20/02-10 kl. 11:00 Politics
CBS Observer Photo: Screenshot CBS Observer got no new funding from management at the Copenhagen Business School

Over a million kroner down the drain, as one of Denmark’s last independent university newspapers lays its digital version to rest

by Christoffer Zieler, English version by Luci Ellis

Friday 26 February will see the final death throes of the Copenhagen Business School (CBS) Observer’s digital news site. Its demise was announced on 17 February this year.

CBS in Frederiksberg is one of only two Danish higher education institutions with its own independent newspaper.

The paper is called CBS Observer and is published nine times a year in printed form, and, for the next few days at least, in a digital version at cbsobserver.dk

Short lived and expensive

The digital version of the CBS observer was a short lived and costly venture. It was opened two years ago, funded by the printed paper’s budget.

In September 2008 it received an additional grant of just under DKK 1 million from funds at the disposal of the rector at CBS, for special projects.
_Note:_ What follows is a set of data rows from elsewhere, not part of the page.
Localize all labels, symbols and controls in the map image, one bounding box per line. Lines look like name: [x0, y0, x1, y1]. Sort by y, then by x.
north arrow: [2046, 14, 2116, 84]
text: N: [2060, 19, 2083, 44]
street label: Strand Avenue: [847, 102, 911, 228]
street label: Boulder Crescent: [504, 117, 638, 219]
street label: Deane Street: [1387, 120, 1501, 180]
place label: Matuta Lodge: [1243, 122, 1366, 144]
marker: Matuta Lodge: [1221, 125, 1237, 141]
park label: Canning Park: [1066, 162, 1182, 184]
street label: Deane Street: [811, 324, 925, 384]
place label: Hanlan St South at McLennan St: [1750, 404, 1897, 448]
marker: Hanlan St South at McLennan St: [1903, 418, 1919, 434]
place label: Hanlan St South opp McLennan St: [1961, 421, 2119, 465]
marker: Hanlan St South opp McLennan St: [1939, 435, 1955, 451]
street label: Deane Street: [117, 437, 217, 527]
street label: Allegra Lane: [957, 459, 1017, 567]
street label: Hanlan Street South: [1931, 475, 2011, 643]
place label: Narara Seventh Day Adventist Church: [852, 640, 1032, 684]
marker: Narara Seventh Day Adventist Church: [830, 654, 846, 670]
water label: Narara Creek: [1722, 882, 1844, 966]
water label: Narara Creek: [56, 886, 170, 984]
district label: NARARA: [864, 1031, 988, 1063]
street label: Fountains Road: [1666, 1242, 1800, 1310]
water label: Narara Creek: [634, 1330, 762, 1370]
The money was meant to keep the news site running until September 2010 but CBS management decided to pull the plug and stop funding early.

Rector Johan Roos, who joined CBS in the summer of 2009, became aware that the fund from which the grant was given was in the red. Several projects were put on hold, including the grant to the CBS Observer’s online edition.

Million down the drain

According to editor Bjørn Hyldkrog the cost of the website to date has been DKK 760,000 in the form of the aforementioned grant, plus money taken from the printed newspaper’s savings to cover the cost of setting up the site and of an intern who wrote articles for the web.
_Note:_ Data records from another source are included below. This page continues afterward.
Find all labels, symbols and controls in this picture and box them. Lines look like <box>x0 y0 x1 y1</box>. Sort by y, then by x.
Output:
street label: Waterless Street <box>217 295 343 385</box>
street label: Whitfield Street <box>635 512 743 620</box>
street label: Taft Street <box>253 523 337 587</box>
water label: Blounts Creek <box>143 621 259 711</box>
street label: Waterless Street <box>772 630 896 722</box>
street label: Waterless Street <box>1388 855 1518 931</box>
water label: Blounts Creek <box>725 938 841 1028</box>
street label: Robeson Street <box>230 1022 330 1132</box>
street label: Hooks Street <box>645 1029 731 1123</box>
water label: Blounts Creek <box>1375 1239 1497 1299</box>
»When the balance sheet is drawn up, we will be a half million kroner out of pocket,« he says.

In total, the cost of the doomed internet edition of the CBS Observer amounts to around DKK 1.25 million.

Prior to the decision to abolish the digital edition, the newspaper board applied for a yearly grant of DKK 2.7 million to continue running both media platforms.

Ambiguous reader survey

However CBS management was only willing to continue the current level of funding - around DKK 2 million. They let the newspaper board decide for themselves where the cutbacks would hit.

CBS Observer conducted a survey among readers.

650 people took part in the survey, which showed ambiguously, that the content of the printed edition was more popular than that of the digital, while most readers would have preferred that the internet site survived rather than the paper.

Interpreted results

The newspaper board then interpreted the results, based on their own inside knowledge of the editorial situation:

»We took the results of the survey very seriously. But the results did not show a clear and unambiguous preference to one side or the other, that we could use as a basis for our final decision. On the newspaper board we have an insight into the editorial situation and resources, to which the website users are not privy, and which weighed heavier than the results of the survey,« explains chairman Kurt Jacobsen in an interview for CBS Observer.

However, Kurt Jacobsen is still convinced that a combination of digital and print media is the best solution for independent journalism at CBS.